By: Jacqueline Pagano, Esq.
Feldsott Lee & Canfield
In a recent unpublished opinion, the Court of Appeals upheld the common practice of excluding tenants from disciplinary hearings and held that an association did not have to give tenants an opportunity to be heard before imposing fines on the landlord for the tenants’ nuisances and violations.
In Harbor Island Condominium Owners Association v. Alexander (2019), two tenants rented a unit in a condominium project. Harbor Island Condominium Owners Association (the “HOA”) filed suit against the tenants and their landlord and requested a preliminary injunction requiring the tenants to mitigate noise, keep their dogs out of common areas in which pets were not allowed, and abstain from photographing the HOA President at the community pool. The HOA argued that the tenants’ conduct violated the nuisance restrictions in the CC&Rs. The trial court granted the preliminary injunction.
The tenants appealed and argued that the trial court abused its discretion in issuing the injunction because (i) the association governing documents did not address dog restrictions, (ii) the association did not adequately investigate the downstairs neighbors’ noise complaints with a physical investigation, and (iii) the tenants were denied an opportunity the challenge the violation notices and fines imposed by the association by attending the disciplinary hearings to which the landlord was called.

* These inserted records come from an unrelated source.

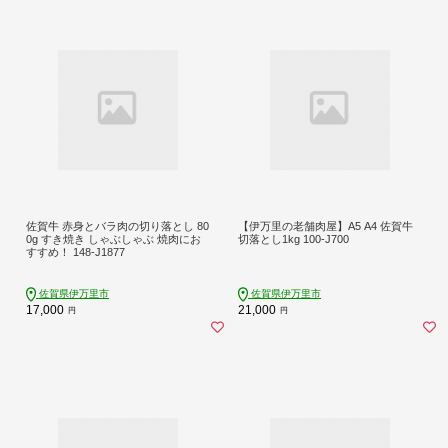
佐賀牛 赤身とバラ肉の切り落とし 80
【伊万里の老舗肉屋】A5 A4 佐賀牛
0g すき焼き しゃぶしゃぶ 焼肉にお
切落とし1kg 100-J700
すすめ！ 148-J1877
佐賀県伊万里市
佐賀県伊万里市
17,000
21,000
円
円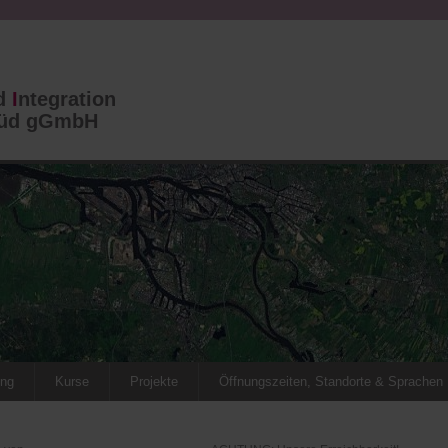
nd
I
ntegration
Süd gGmbH
ing
Kurse
Projekte
Öffnungszeiten, Standorte & Sprachen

The Court of Appeals affirmed the trial court’s grant of injunction, noting that the nuisance provision in the HOA’s CC&Rs was broad enough to allow the HOA to exclude dogs from specified common areas for health and safety reasons. The Court further held that that CC&Rs did not require the HOA to conduct a physical investigation prior to finding a noise nuisance, stating: “[HOA] is entitled to seek an injunction to stop acoustic nuisances that interfere with a neighbors’ quiet enjoyment; the request may be supported by testimony from affected homeowners that the noise is ‘intolerable.’”

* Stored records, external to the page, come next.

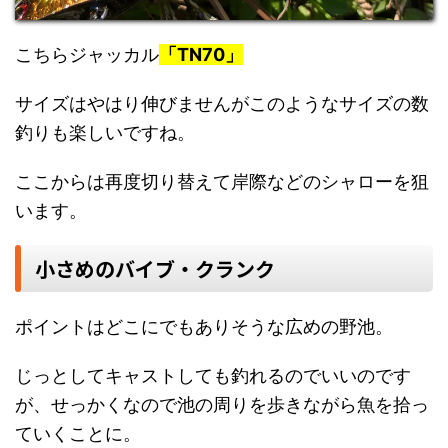
こちらジャッカル
「TN70」
サイズはやはり伸びませんがこのようなサイズの数
釣りも楽しいですね。
ここからは再度切り替えて岸際などのシャローを狙
います。
小さめのバイブ・クランク
ポイントはどこにでもありそうな広めの野池。
じっとしてキャストしても釣れるのでいいのです
が、せっかくなので池の周りを歩きながら魚を拾っ
ていくことに。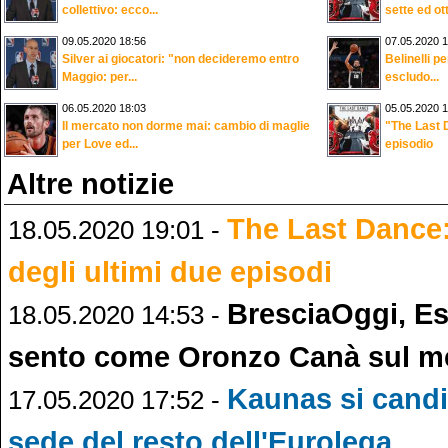
collettivo: ecco...
sette ed ot
09.05.2020 18:56
07.05.2020 1
Silver ai giocatori: "non decideremo entro
Belinelli p
Maggio: per...
escludo...
06.05.2020 18:03
05.05.2020 1
Il mercato non dorme mai: cambio di maglie
"The Last 
per Love ed...
episodio
Altre notizie
The Last Dance:
18.05.2020 19:01 -
degli ultimi due episodi
BresciaOggi, Es
18.05.2020 14:53 -
sento come Oronzo Canà sul m
Kaunas si candi
17.05.2020 17:52 -
sede del resto dell'Eurolega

Finally, the Court held that the tenants did not have standing to assert the rights of their landlord before the board concerning the fines imposed for the tenants’ violations, and the HOA did not have to give the tenants an opportunity to be heard.

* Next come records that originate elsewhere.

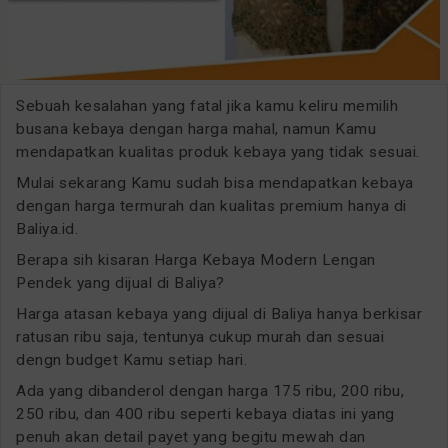
Sebuah kesalahan yang fatal jika kamu keliru memilih
busana kebaya dengan harga mahal, namun Kamu
mendapatkan kualitas produk kebaya yang tidak sesuai.
Mulai sekarang Kamu sudah bisa mendapatkan kebaya
dengan harga termurah dan kualitas premium hanya di
Baliya.id.
Berapa sih kisaran Harga Kebaya Modern Lengan
Pendek yang dijual di Baliya?
Harga atasan kebaya yang dijual di Baliya hanya berkisar
ratusan ribu saja, tentunya cukup murah dan sesuai
dengn budget Kamu setiap hari.
Ada yang dibanderol dengan harga 175 ribu, 200 ribu,
250 ribu, dan 400 ribu seperti kebaya diatas ini yang
penuh akan detail payet yang begitu mewah dan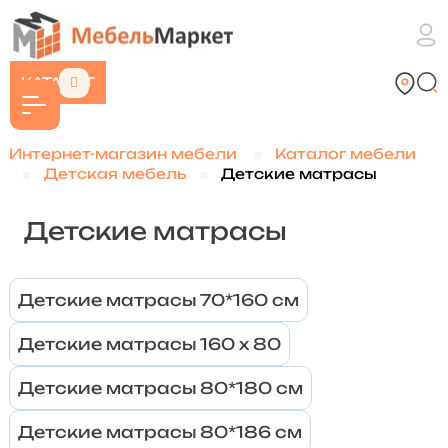
КАТАЛОГ
Интернет-магазин мебели
Каталог мебели
Детская мебель
Детские матрасы
Детские матрасы
Детские матрасы 70*160 см
Детские матрасы 160 х 80
Детские матрасы 80*180 см
Детские матрасы 80*186 см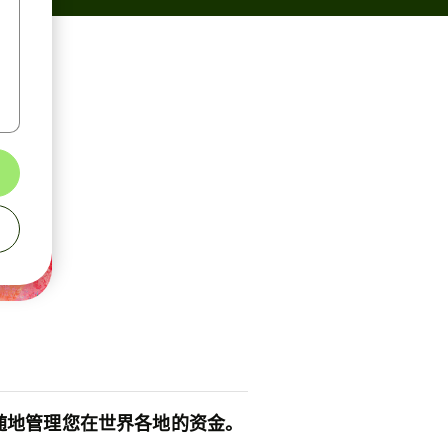
随地管理您在世界各地的资金。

This case reinforces that only homeowners have the right to attend general and executive session meetings of the Board. Because tenants do not have the same due process rights as owners, only the landlord need be called to a hearing prior to issuing disciplinary action for a tenant’s violations. Because due process requires the opportunity to present evidence in one’s defense, however, the landlord may choose to invite the tenants to testify at the hearing as witnesses, in which case the tenants need only be heard and need not be afforded any opportunity for interaction with the board. Finally, because due process includes the right to present a defense, it is generally advisable to allow homeowners to be represented by legal counsel at a hearing upon sufficient prior notice to the board.